Die Nutzung des öffentlichen Raums macht immer weniger Freude

Dies alles führt auf der Nachfrageseite zum Verlust des Sich-Unbefangen-in-der-Öffentlichkeit-Bewegens und einem Mehr an staatlicher Kontrolle zur Einhaltung der neuen Verhaltensregeln. Viele alte und kranke Menschen, die sowieso in ihrer Teilnahme am städtischen Leben eingeschränkt sind, trauen sich kaum ihre Wohnungen zu verlassen. Das alles wirkt nicht unbedingt nachfragestimulierend. Ob staatliche Konsum-Zuschüsse (Kaufprämien, Sonderzahlungen für bestimmte Berufsgruppen, verminderte Verbrauchssteuern) dem wirkungsvoll entgegentreten können, wird sich zeigen.

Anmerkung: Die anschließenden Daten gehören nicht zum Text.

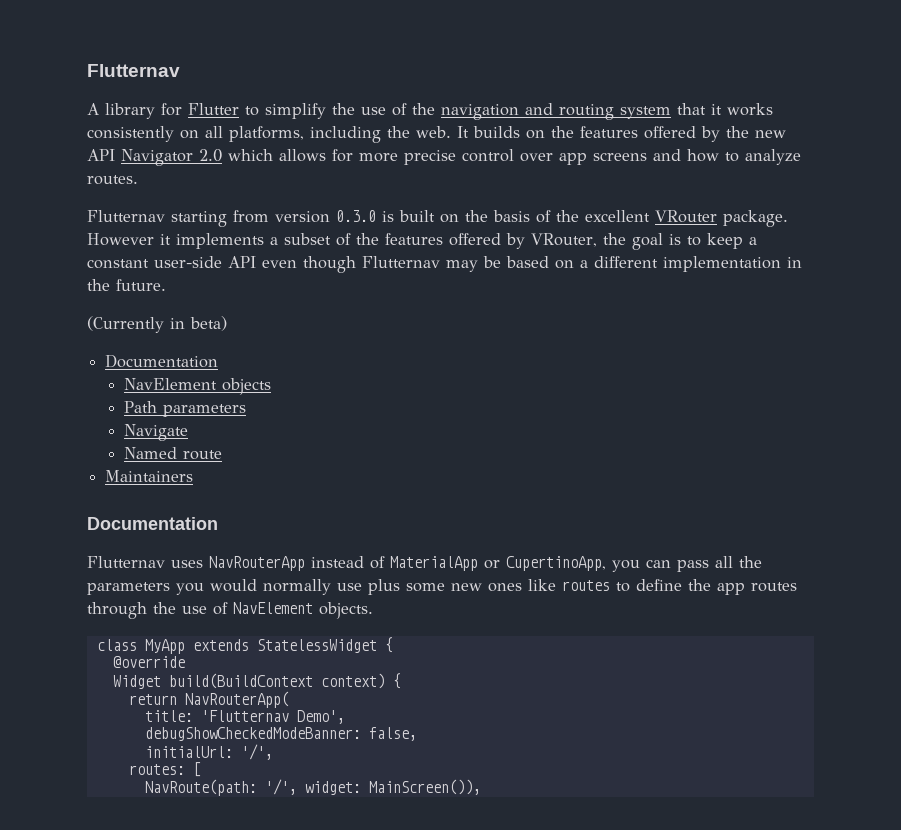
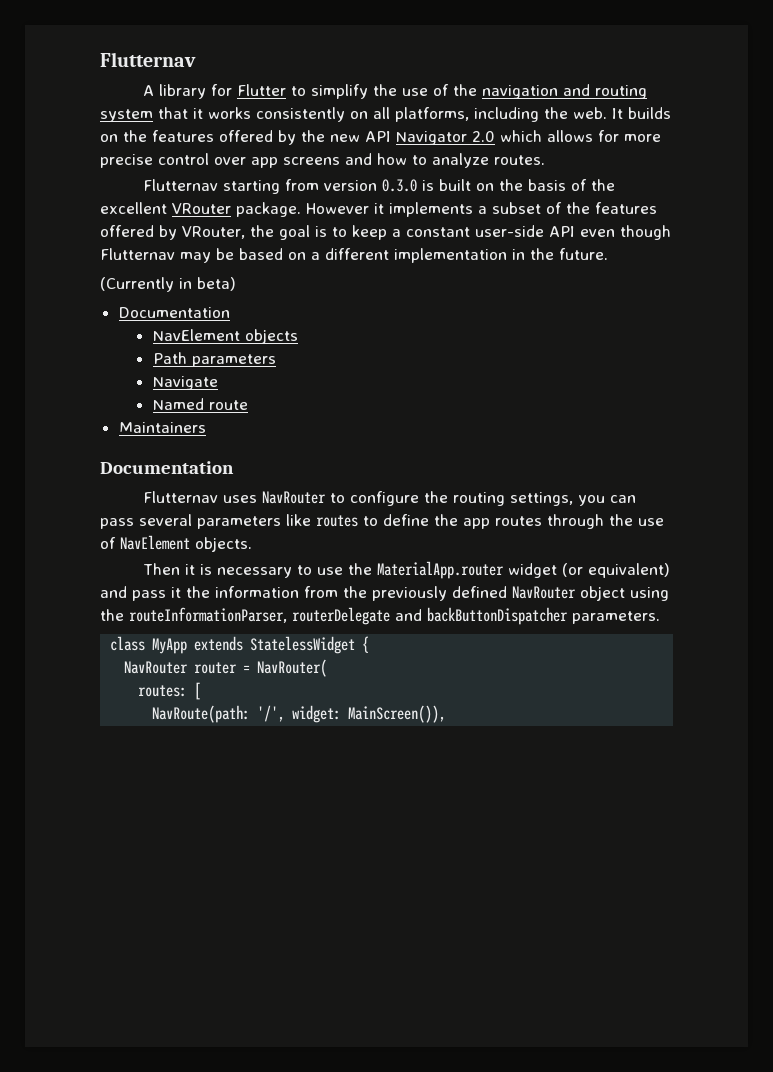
[209,556,762,572] [87,579,522,595] NavRouterApp instead of MaterialApp or CupertinoApp, you can pass all the parameters you would normally use plus some new ones -> [262,491,637,506] [100,514,281,529] NavRouter to configure the routing settings, you can pass several parameters
(373, 610) none -> [143,561,671,579] [100,586,669,601] [100,607,660,625] // Then it is necessary to use the MaterialApp.router widget (or equivalent) and pass it the information from the previously defined NavRouter object using the routeInformationParser, routerDelegate and backButtonDispatcher parameters.
[112,656,185,668] [112,673,401,689] [128,691,289,708] [144,710,345,724] [144,727,417,741] [144,744,273,760] @override // Widget build(BuildContext context) { // return NavRouterApp( // title: 'Flutternav Demo', // debugShowCheckedModeBanner: false, // initialUrl: '/', -> [124,659,328,677] NavRouter router = NavRouter(

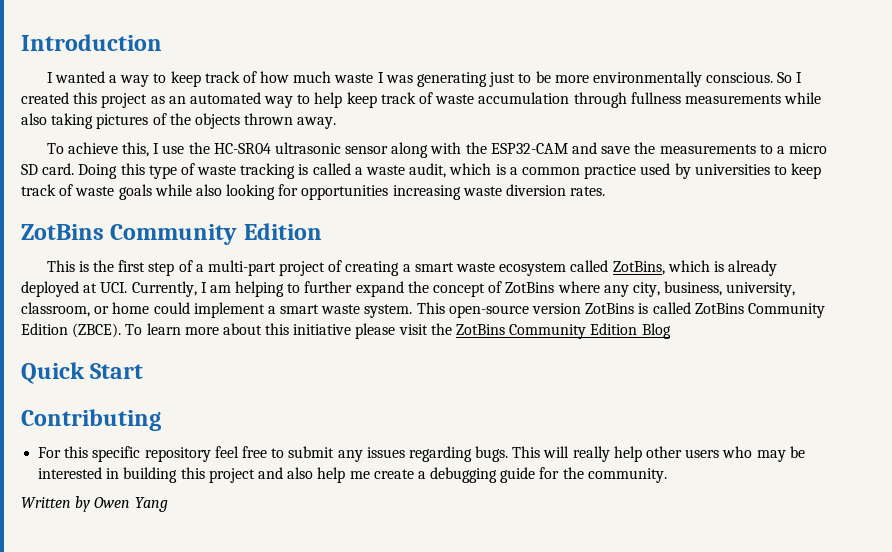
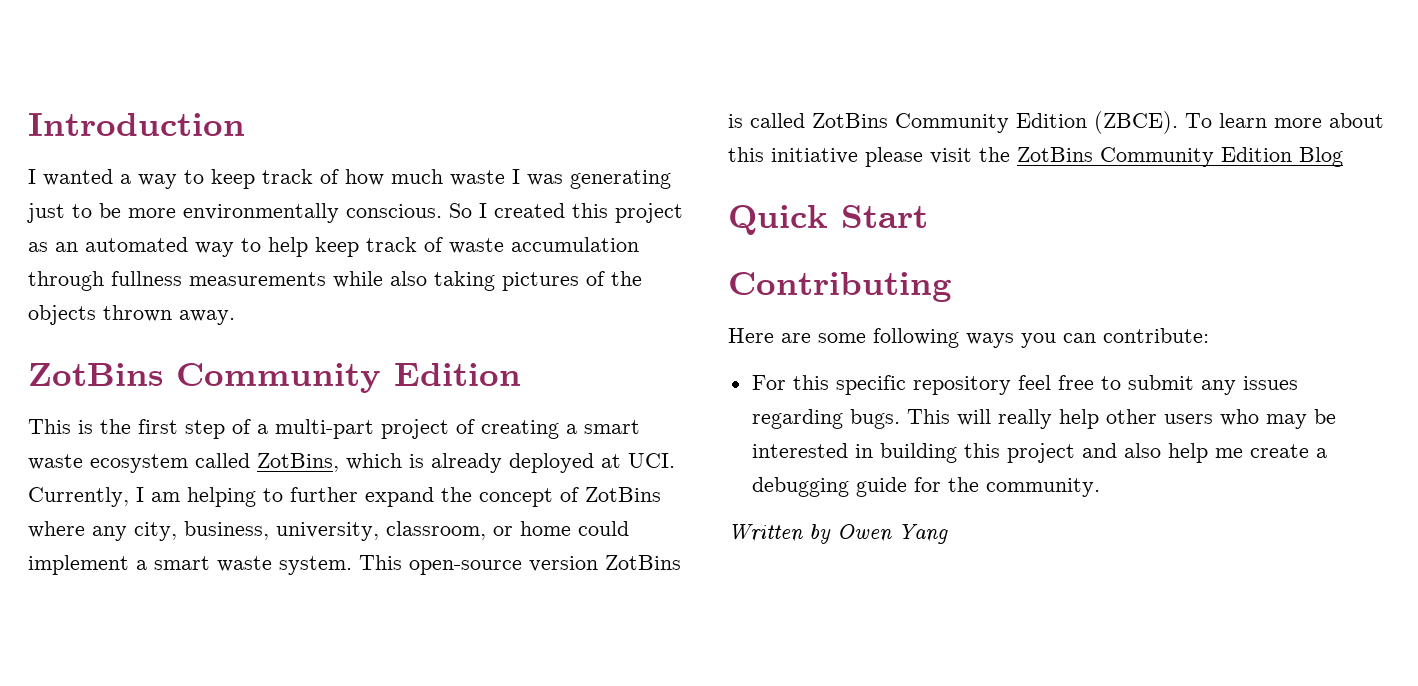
[46,142,828,158] [21,163,822,179] [21,184,606,200] // To achieve this, I use the HC-SR04 ultrasonic sensor along with the ESP32-CAM and save the measurements to a micro SD card. Doing this type of waste tracking is called a waste audit, which is a common practice used by universities to keep track of waste goals while also looking for opportunities increasing waste diversion rates. -> (235, 317) none
(161, 420) none -> [728,328,1209,348] // Here are some following ways you can contribute:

Einkaufszentrum Limbecker-Platz Essen – diese Karstadt-Filiale wird schließen © Foto: Robert Winterhager

Beschleunigter Betriebsformenwandels im Einzelhandel und verödende Innenstädte

Der stationäre Einzelhandel – vom inhabergeführten Laden bis zum Einkaufszentrum – verliert, der E-Commerce profitiert und gewinnt kräftig Marktanteile. Generell tritt der Unterhaltungs- und Spaßfaktor beim Shoppen zurück, der Einkauf bekommt wieder den Charakter einer eher unangenehmen Notwendigkeit, die man so schnell wie möglich oder eben online erledigt. Supermärkte und Discounter spüren die Krise weniger stark, weil sich viele Haushalte ausschließlich oder vorrangig zuhause verpflegen. Der Ladenleerstand wird weiter zunehmen, was die Frage nach der Zukunft der Innenstadt als zentraler Einzelhandelsort noch drängender macht. Traditionelle Betriebsformen wie Freiluft-Märkte, wo das Ansteckungsrisiko geringer ist als im Laden, werden beliebter.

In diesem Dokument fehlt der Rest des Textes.